Daniel disowns Nora and cuts off all financial support. The couple cannot find housing; realtors refuse to show them apartments in white neighborhoods, and at a drive-in theater a man holds a knife to Nora's throat, telling her she does not belong. Nora's mother, Mallory, quietly offers the family farmhouse, and the couple retreats there. When Nora becomes pregnant, William takes a factory job in Flint, but she miscarries. Mallory visits and suggests the loss may have been a blessing since a mixed-race child would have faced discrimination; Nora throws her out and severs contact. From her elderly Great-Aunt Margaret, Nora learns the attic farmhands were formerly enslaved people, and that her grandfather Little George's resentment of them seeded the racism defining her father's generation.
In July 1967, William's nephew J.J. goes missing amid the erupting Detroit riots after looting and destroying property with his friend Arnold, driven by rage over a friend's shooting by police. William rushes to the city with his camera and finds J.J. Together they navigate the burning streets, William stopping to photograph the devastation. Two young National Guardsmen stop them; one, named Ryan Sharpe, poses for a photograph. Minutes later, a sniper fires, guardsmen return fire, and a bullet strikes William. J.J. is knocked unconscious. William's body is never recovered; his camera bag becomes police evidence.

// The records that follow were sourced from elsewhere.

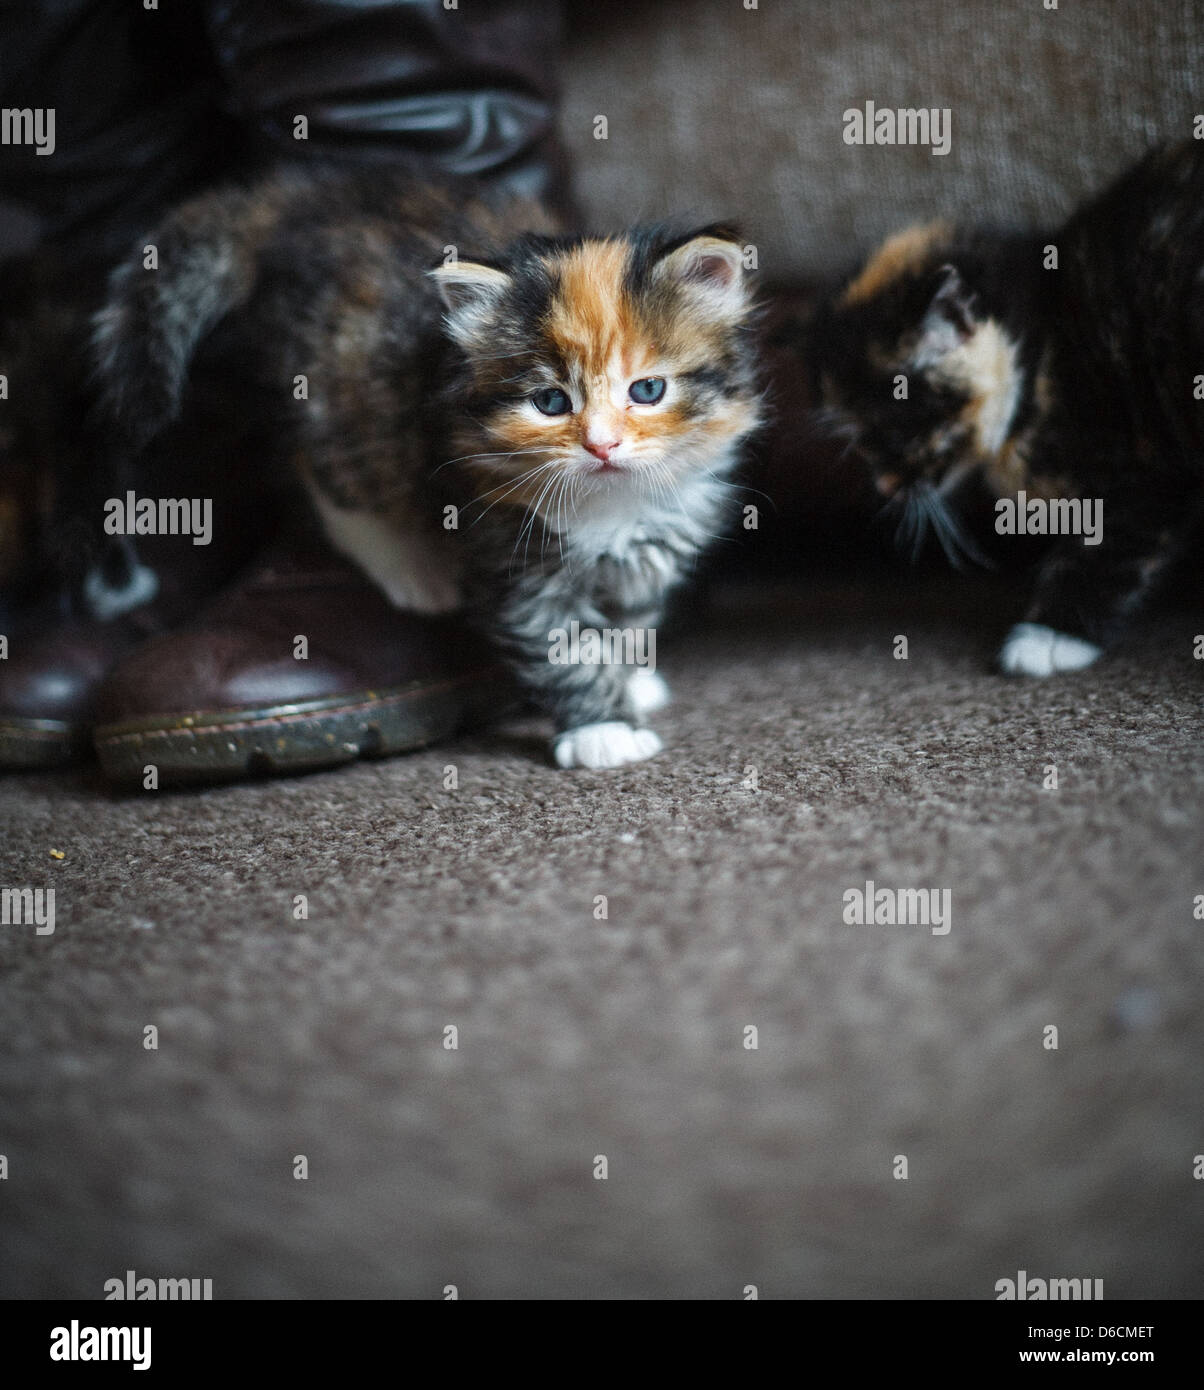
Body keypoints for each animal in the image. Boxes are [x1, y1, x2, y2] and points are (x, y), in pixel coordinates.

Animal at [98, 169, 767, 772]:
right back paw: (412, 567)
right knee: (324, 471)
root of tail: (315, 200)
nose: (601, 446)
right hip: (341, 397)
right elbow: (566, 653)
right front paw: (601, 730)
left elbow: (629, 622)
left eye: (647, 390)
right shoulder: (515, 556)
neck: (616, 506)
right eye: (551, 402)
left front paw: (630, 682)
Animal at [806, 139, 1201, 672]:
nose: (884, 486)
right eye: (861, 444)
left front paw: (1048, 635)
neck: (1044, 352)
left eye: (889, 434)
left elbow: (1112, 543)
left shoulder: (1141, 458)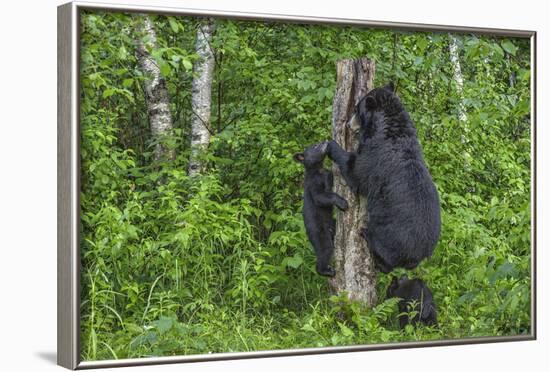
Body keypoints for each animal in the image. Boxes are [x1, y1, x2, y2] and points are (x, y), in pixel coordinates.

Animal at [296, 142, 352, 276]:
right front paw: (343, 203)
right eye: (315, 146)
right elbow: (320, 197)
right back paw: (326, 271)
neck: (318, 169)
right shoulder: (313, 183)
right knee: (325, 248)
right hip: (319, 231)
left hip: (332, 224)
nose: (325, 142)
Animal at [328, 83, 440, 274]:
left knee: (385, 255)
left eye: (356, 109)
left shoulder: (375, 155)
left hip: (389, 235)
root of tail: (420, 256)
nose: (348, 124)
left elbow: (356, 172)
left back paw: (367, 236)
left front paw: (329, 145)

In the present, Elizabeth and Tyrese grow closer through shared work on the garden and quiet dates. An alternative newspaper called the Beat offers Elizabeth a features editor position, forcing her to choose between her career and her commitment to Nora. On Christmas, Nora presents Elizabeth with a quilt she has been secretly sewing for months, a fabric rendering of the restored garden. On New Year's Eve, working alongside Tyrese at his family's nursery, Elizabeth decides to turn down the job and stay.
Elizabeth arranges for Mr. Rich and Linden to visit the farmhouse. Nora recognizes Mr. Rich as J.J. and storms out, but Elizabeth persuades her to listen. Mr. Rich recounts the riot night and William's death. Nora reveals she always knew William was dead but locked the darkroom, unable to bear seeing his final photographs. The box of photos reveals William's extraordinary final work: devastating portraits of people caught in the destruction, including one of a young Ryan Sharpe. Elizabeth gives this lead to her former colleague Desiree at the Free Press, choosing not to claim the story for herself. Linden identifies the darkroom portraits as images of young Nora by her distinctive blue eyes.
Elizabeth apologizes to Vic Sharpe and asks him to help publish a book of William's photography. Nora begins attending Mr. Rich's church and starts the slow work of forgiving J.J. In an epilogue, Nora dies peacefully beneath Mary's crazy quilt, and Elizabeth discovers a key hidden in its embroidery that opens the attic trunk. Inside she finds a photograph bearing William's distinctive style and, beneath a false bottom, the shredded remains of Mary and George's love letters, destroyed by mice. One item survives: a photograph of a light-skinned boy with blue eyes, captioned "our boy," the lost child of Mary and George. Elizabeth resolves to remain in the house, learn to sew, and keep uncovering the family's hidden history, recognizing that a single generation's neglect can erase an entire legacy.